Why American Seafood Matters

Why American Seafood Matters

One of the great virtues of wild Alaskan seafood is that there are no antibiotics and no hormones added to plump up the fish, as there are with a lot of the beef and chicken, not to mention farmed fish, sold in this country.

You’ve probably read from sources like Paul Greenberg that 80 to 90% of the seafood Americans eat is imported–half of which is farmed. Several studies have shown that numerous contaminants and antibiotics are found in the farmed fish we import, particularly that coming from Asia. 18,000 imported shipments were rejected between 2005 and 2013 because…filth. Filth is rat feces, illegal antibiotics, glass shards. As the USDA stated, “The safety of imported seafood clearly continues to be of significant concern, based on the number of shipments rejected by the FDA.” Given growing human populations, there will always be a need for farms but conditions in fish farms, and many other money-making farm, are ripe for causing havoc and requiring the use of antibiotics and other sometimes dubious control measures: Overcrowd a single species into a monoculture, resulting in stress for the species and hence more disease. On top of that, we have animals bred for specific characteristics, making it easier for an infection to find equally susceptible hosts.

Two-thirds of the salmon we eat is imported–mostly from farms in Chile, Canada and Norway, or from processing factories in China. Meanwhile, more than half of the wild salmon caught in the United States is sold overseas to buyers that appreciate high-quality wild seafood.

::::

* Required actions:
1. According to the seafood text, how many imported shipments were rejected between 2005 and 2013?
2. List every country the seafood text names as a source of the imported salmon Americans eat.

* Data excerpts:
::::

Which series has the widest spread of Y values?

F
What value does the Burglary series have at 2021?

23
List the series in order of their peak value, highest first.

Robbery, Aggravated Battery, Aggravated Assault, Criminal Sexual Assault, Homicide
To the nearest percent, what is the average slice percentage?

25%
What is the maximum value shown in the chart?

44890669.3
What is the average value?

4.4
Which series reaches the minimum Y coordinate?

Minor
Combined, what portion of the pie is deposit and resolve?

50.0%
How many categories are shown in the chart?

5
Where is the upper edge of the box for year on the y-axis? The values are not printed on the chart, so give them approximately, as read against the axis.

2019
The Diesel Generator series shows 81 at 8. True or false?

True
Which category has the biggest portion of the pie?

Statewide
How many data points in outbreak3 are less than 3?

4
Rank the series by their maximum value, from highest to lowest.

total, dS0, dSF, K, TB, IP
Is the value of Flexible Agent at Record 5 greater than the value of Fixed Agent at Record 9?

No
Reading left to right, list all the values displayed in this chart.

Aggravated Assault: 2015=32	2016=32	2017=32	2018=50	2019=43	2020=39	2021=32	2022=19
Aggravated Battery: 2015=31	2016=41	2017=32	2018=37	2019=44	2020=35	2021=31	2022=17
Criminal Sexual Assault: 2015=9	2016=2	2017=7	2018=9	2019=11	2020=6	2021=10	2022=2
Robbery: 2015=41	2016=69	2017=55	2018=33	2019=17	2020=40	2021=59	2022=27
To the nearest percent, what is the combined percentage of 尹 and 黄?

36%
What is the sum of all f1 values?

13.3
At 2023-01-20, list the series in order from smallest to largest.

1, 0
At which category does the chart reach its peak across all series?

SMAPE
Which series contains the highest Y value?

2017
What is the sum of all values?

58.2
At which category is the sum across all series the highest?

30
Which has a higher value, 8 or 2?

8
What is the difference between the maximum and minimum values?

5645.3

::::

* Task-by-task solutions:
1. 18,000 shipments.

2. Chile, Canada, Norway, China